Cuando grabamos el disco Yo soy Juan (una especie de carta de presentación que hicimos para la EMI en el 2002), la incluí en una pre.selección de repertorio, junto con muchas otras zambas de Gustavo Leguizamón. Estaba obsesionado con el Cuchi, quería aprender todo de su música, de su vida, me fascinaba el personaje y su obra. Hacía muy poco que había pasado la muda de mi voz y tenía el registro muy corto, no podía cantarla. Siempre la deseé. Me frustraba y más la deseaba. El disco se grabó. Y después otro. Y otro más.

En el 2015, armando el repertorio para un disco folklórico, se me cruzó la idea. La retomé y calzaba muy diferente... ¡El traje ahora me andaba! Habían pasado 13 años de estudio, todo un proceso con mi instrumento... y la vida, que siempre agrega aquello que no se nombra y todo sabemos que es, y que sabemos reconocer en las voces que nos emocionan: un misterio agregado que viene con vivir.

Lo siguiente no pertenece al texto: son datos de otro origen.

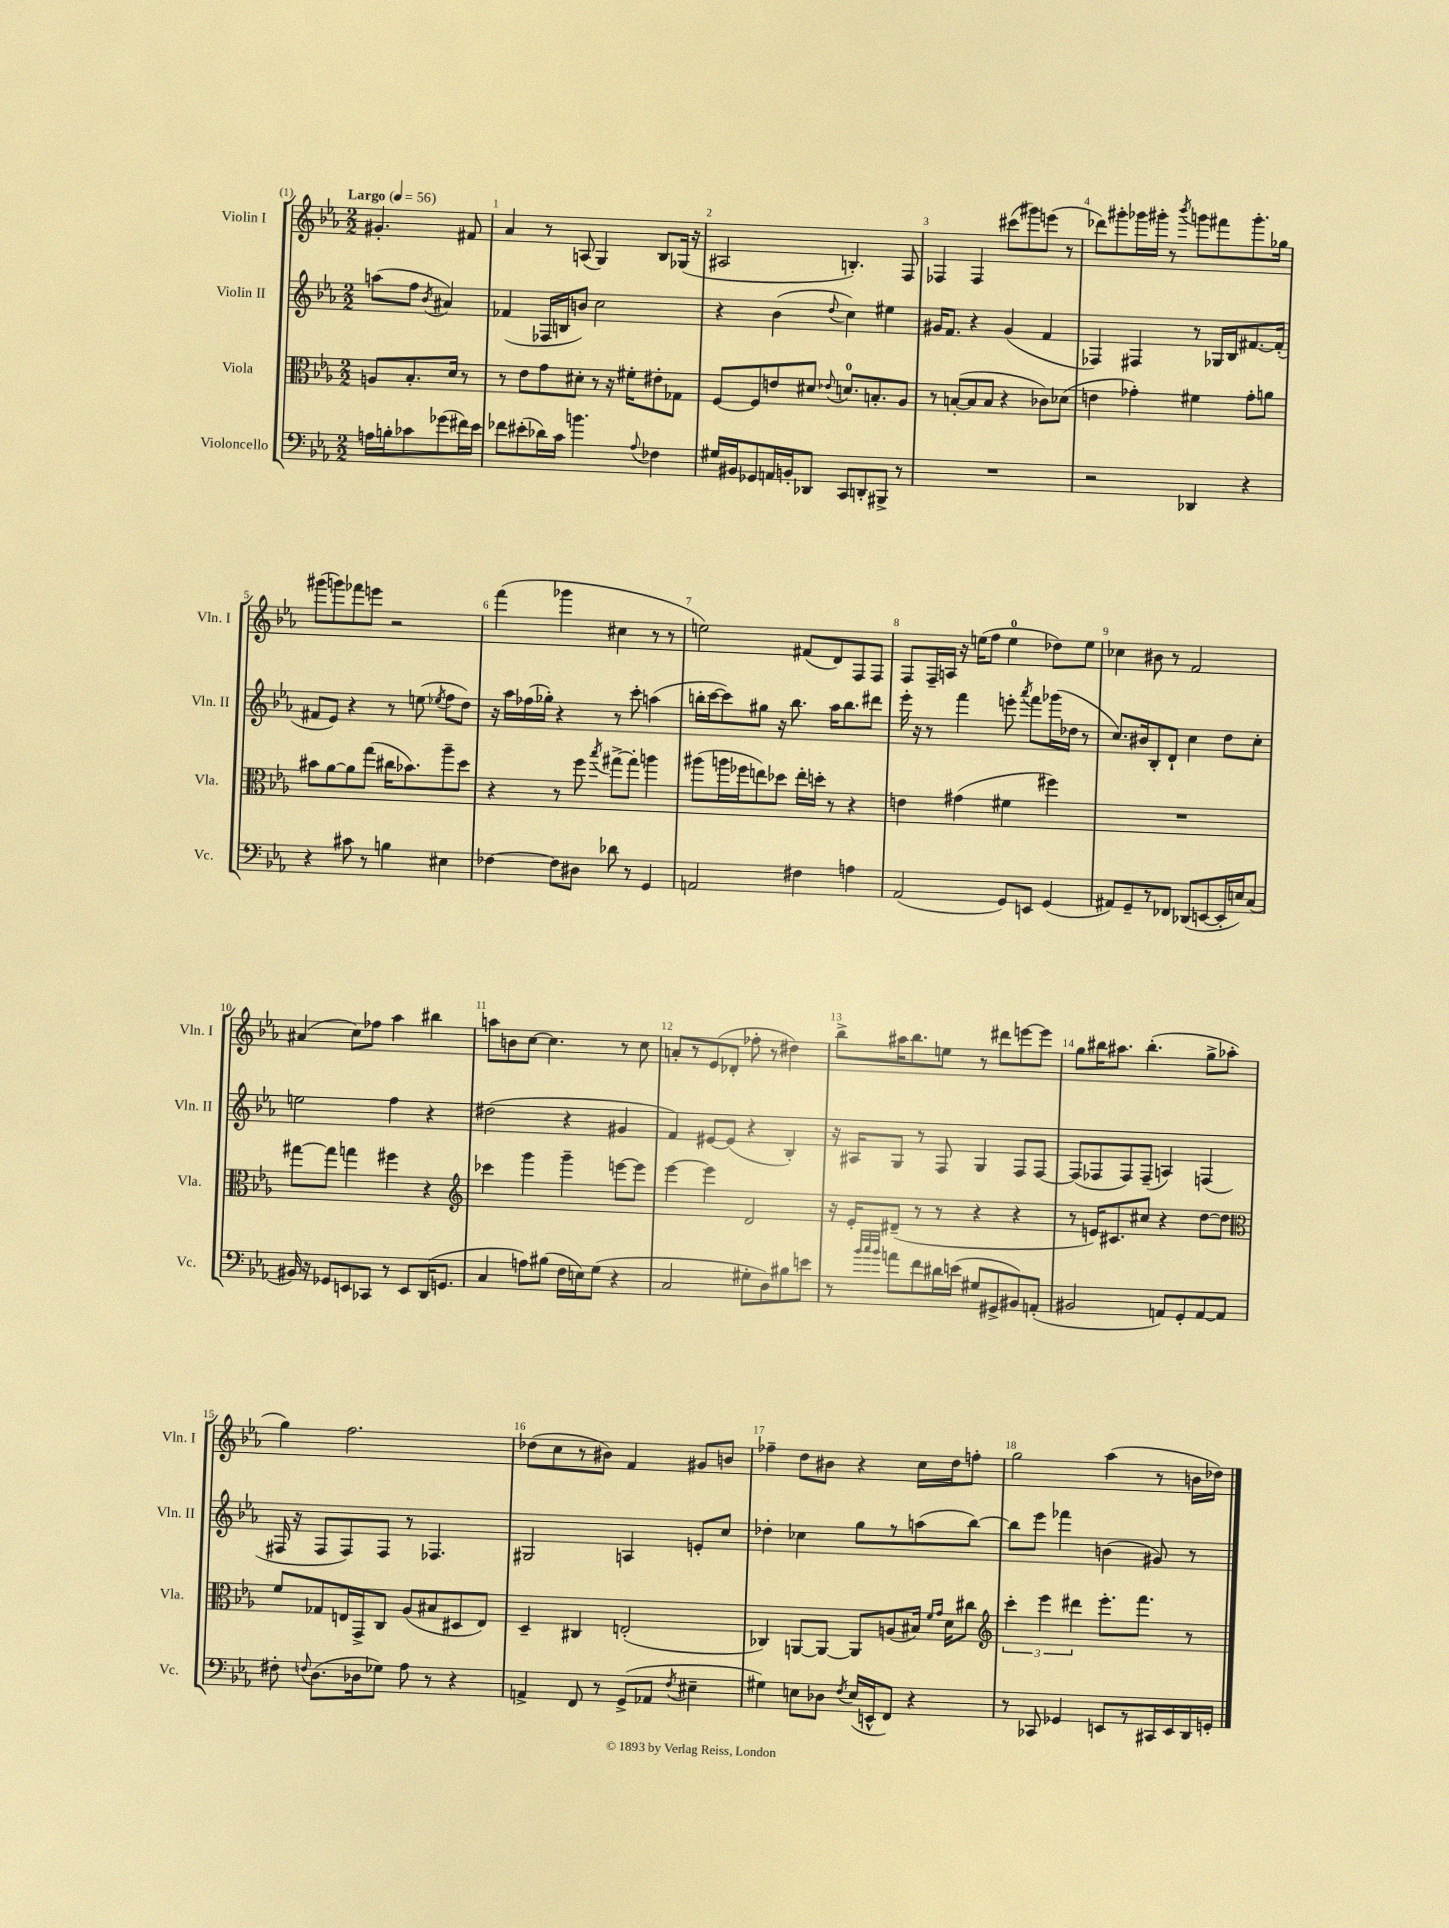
<<
\new StaffGroup <<
\new Staff = "s0" \with { instrumentName = "Violin I" shortInstrumentName = "Vln. I" } {
    \clef treble \key ees \major \numericTimeSignature \time 2/2 \partial 2 \tempo "Largo" 4 = 56
    \autoBeamOff gis'4.-. fis'8 |
    aes'4 r8 a8( g4) bes8[ ges16]( r16 |
    ais2 b4.-.) f8 |
    fes4 fes4 cis'''8[( gis'''8) e'''8]( r8 |
    des'''8[) gis'''8-. ges'''16 gis'''16]-. r8 \acciaccatura { bes'''8 } g'''8[ fis'''8 g'''8.-. ges''16] |
    gis'''8[( g'''8) fes'''8 e'''8] r2 |
    f'''4( ges'''4 cis''4 r8 r8 |
    e''2) fis'8[( d'8) f8 f8] |
    f8[ f16-- a16] r16 e''16[( f''8] e''4-0 des''8[) e''8] |
    ces''4 bis'8 r8 f'2 |
    ais'4( c''8[) fes''8] aes''4 bis''4 |
    a''8[ b'8 c''8]~ c''4. r8 c''8 |
    a'8[-. r8 ees'8( des'8]-. fes''8-. r8 dis''4) |
    bes''8[-> ais''16 bes''8. e''8] r8 dis'''8[ e'''8~ e'''8] |
    g''8[ bis''16 ais''8.] bis''4.-.( g''8[-> aes''8]-. |
    g''4) f''2. |
    des''8[( c''8 r8 bis'8]) f'4 gis'8[ b'8] |
    fes''4-- d''8[ bis'8] r4 c''16[ d''16 f''8]-. |
    g''2 aes''4( r8 b'16[ des''16]) \bar "|." |
}
\new Staff = "s1" \with { instrumentName = "Violin II" shortInstrumentName = "Vln. II" } {
    \clef treble \key ees \major \numericTimeSignature \time 2/2 \partial 2
    \autoBeamOff a''8[( f''8] \acciaccatura { bes'8 } ais'4) |
    fes'4( fes16[ b16 b'8]) c''2 |
    r4 bes'4( \appoggiatura { d''8 } c''4) eis''4 |
    gis'16[ f'8.] r4 gis'4( f'4 |
    fes4) fis4 r8 ges16[ bes16 fis'8.~ fis'16]-.( |
    fis'8[ ees'8]) r4 r8 e''8( \acciaccatura { ees''8 } f''8[ d''8]) |
    r16 aes''16[ fes''16( ges''16]-.) r4 r8 c'''8-. a''4( |
    b''16[-. c'''16~ c'''8) gis''8] r16 b''8. aes''16[ b''8. dis'''8] |
    ees'''16-. r16 r8 f'''4 e'''8-. \acciaccatura { aes'''8 } f'''8[ ges'''16( des''16] r8 |
    c''8.[) bis'16 bes8-. d'8]-! c''4 d''8[ c''8]-. |
    e''2 f''4 r4 |
    dis''2( r4 gis'4 |
    f'4) eis'8[~ eis'8]( r4 bes4-.) |
    r16 ais16[ g8] r8 f8 g4 f8[ f8]~ |
    f8[( fes8 fes8) fes8]--( a4) f4( |
    fis16 r16 fis8[ fis8) fis8] r8 fes4. |
    gis2 a4 e'8[-. c''8] |
    des''4-. ces''4 g''8[ r8 a''8( bes''8]~) |
    bes''8[ ees'''8] fes'''4 b'4( gis'8) r8 \bar "|." |
}
\new Staff = "s2" \with { instrumentName = "Viola" shortInstrumentName = "Vla." } {
    \clef alto \key ees \major \numericTimeSignature \time 2/2 \partial 2
    \autoBeamOff a8[ bes8.-. d'16] r8 |
    r8 ees'8[ g'8 dis'8]-. r8 r16 fis'16[-. eis'8-. ges8] |
    f8[~ f8 e'8 dis'8] \appoggiatura { ees'8 } d'8.[-0 b8.-. aes8] |
    r8 b8[~-.( b8 b8] r4 ces'8[) des'8]( |
    e'4 ges'4-.) fis'4 ges'8[-. a'8] |
    bis'8[ aes'8~ aes'8 g''8]( cis''16[ bes'8.) aes''8-- d''8] |
    r4 r8 f''8 \acciaccatura { bes''8 } gis''8[~-> gis''8]-. a''4 |
    ais''8[( a''16 fes''16 e''8) des''8] e''16[-. d''16]-. r8 r4 |
    e'4 gis'4( fis'4 fis''4) |
    R1 |
    gis''8[~ gis''8] g''4 fis''4 r4 |
    \clef treble ces'''4 g'''4 g'''4-- e'''8[~ e'''8] |
    ees'''4~ ees'''4 d'2 |
    r16 ees'16[-. dis'8]--( r8 r8 r4 r4 |
    r8 e'16[) cis'8. cis''8] r4 d''8[~ d''8] |
    \clef alto f'8[ ges8 e16 g,16-> c8] aes8[( bis8 dis8 e8]) |
    d4-- cis4 e2-.( |
    ces4) a,8[~ a,8]~ a,8[ a8( bis16]) \grace { f'16[ g'16] } d'16[ cis''8] |
    \clef treble \tuplet 3/2 { c'''4-. ees'''4 dis'''4 } ees'''8.[-. f'''8.] r8 \bar "|." |
}
\new Staff = "s3" \with { instrumentName = "Violoncello" shortInstrumentName = "Vc." } {
    \clef bass \key ees \major \numericTimeSignature \time 2/2 \partial 2
    \autoBeamOff a16[ b16-. ces'8 ges'8( fis'16) ees'16] |
    fes'8[ eis'8-.( des'16) c'16] b'4. \appoggiatura { aes8 } fes4 |
    gis16[ bis,16 ges,8 a,16 b,16-. des,8] c,8[ d,8-. bis,,8]-> r8 |
    R1 |
    r2 des,4 r4 |
    r4 cis'8 r8 b4 eis4 |
    fes4~ fes8[ dis8] des'8 r8 g,4 |
    a,2 fis4 a4 |
    aes,2( g,8[) e,8] g,4( |
    ais,8[) g,8-- r8 fes,8] des,8[( e,8~ e,16-. e16) c8]( |
    bis,16) r16 ges,8[ e,8 ces,8] r8 e,8[ d,16( g,8.] |
    c4 a8[) bis8]( f16[ e16) g8]( r4 |
    c2 gis8[-. d8) bis8 e'8] |
    r8 \grace { bes'32[ c''32 bes'32] } a'8[ f'8 dis'16 e'16]( gis8[ gis,8-> bis,8) a,8]-.( |
    bis,2 a,8[) g,8-. a,8~ a,8] |
    fis8-. \appoggiatura { f8 } d8.[( des16 ges8]) aes8 r8 r4 |
    a,4-> f,8 r8 g,8[->( aes,8] \acciaccatura { f8 } eis4-- |
    gis4) e8[ des8] \acciaccatura { f8 } e16[( e,16-^ f,8]) r4 |
    r8 ces,8 ges,4 e,8[ r8 cis,16 e,16 d,16 g,16]-. \bar "|." |
}
>>
>>
\layout { \context { \Score \override BarNumber.break-visibility = ##(#f #t #t) barNumberVisibility = #all-bar-numbers-visible } }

La grabé y brindé, el mismo día en el estudio, por mis abuelos, mi madre y padre y la estrella que me guió a dar de lleno con la música, con el arte. Con esa grabación sellé mi deuda y relación con ella. Y la solté.

La música, más allá de que lo sabemos de ella, puede ser muchas cosas, dar sentidos diferentes a cada quien. Esta zamba me hizo señas, me llamó cuando era niño a un mundo sonoro y poético del que nunca más volví. Y estoy bien acá. Siempre le agradeceré por ello.

Juan Iñaki es un cantante y músico cordobés destacado por fusionar el folclore argentino con diversos géneros musicales. Con una sólida carrera artística, ha llevado su propuesta a importantes escenarios nacionales e internacionales, y es reconocido por su voz potente y su versatilidad interpretativa. Dentro del marco del festival Los Años Luz Córdoba, Iñaqui se presenta el sábado 9 en La Tangente, Honduras 5317. A las 20.